REQUIREMENT: Give again, exactly, every line of the entries below from the one that has "Coffee tables: 10-20" to the last.

Records excerpted from a collection
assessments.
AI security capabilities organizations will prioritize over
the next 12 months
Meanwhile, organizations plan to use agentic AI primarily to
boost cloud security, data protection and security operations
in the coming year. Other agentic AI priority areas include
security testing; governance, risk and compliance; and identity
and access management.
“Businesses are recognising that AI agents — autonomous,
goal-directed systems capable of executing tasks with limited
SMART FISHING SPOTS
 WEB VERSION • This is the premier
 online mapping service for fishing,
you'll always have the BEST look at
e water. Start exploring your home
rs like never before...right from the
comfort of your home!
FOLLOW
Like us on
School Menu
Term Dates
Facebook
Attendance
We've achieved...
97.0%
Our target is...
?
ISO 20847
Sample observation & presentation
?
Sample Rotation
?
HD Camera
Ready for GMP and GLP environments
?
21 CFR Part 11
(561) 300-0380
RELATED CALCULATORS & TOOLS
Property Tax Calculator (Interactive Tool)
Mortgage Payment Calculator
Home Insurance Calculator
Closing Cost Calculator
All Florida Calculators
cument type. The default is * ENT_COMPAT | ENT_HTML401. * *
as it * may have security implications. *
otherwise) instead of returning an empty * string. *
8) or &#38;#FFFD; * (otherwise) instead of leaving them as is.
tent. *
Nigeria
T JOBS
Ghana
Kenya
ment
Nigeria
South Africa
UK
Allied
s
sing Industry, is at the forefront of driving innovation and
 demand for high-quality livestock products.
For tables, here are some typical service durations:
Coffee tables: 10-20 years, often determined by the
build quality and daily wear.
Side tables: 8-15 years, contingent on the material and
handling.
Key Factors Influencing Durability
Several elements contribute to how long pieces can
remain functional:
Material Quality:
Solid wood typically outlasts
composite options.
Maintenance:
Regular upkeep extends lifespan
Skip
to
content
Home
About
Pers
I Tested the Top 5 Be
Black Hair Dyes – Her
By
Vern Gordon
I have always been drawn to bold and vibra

SOLUTION TO THIS TASK:
Coffee tables: 10-20 years, often determined by the
build quality and daily wear.
Side tables: 8-15 years, contingent on the material and
handling.
Key Factors Influencing Durability
Several elements contribute to how long pieces can
remain functional:
Material Quality:
Solid wood typically outlasts
composite options.
Maintenance:
Regular upkeep extends lifespan
Skip
to
content
Home
About
Pers
I Tested the Top 5 Be
Black Hair Dyes – Her
By
Vern Gordon
I have always been drawn to bold and vibra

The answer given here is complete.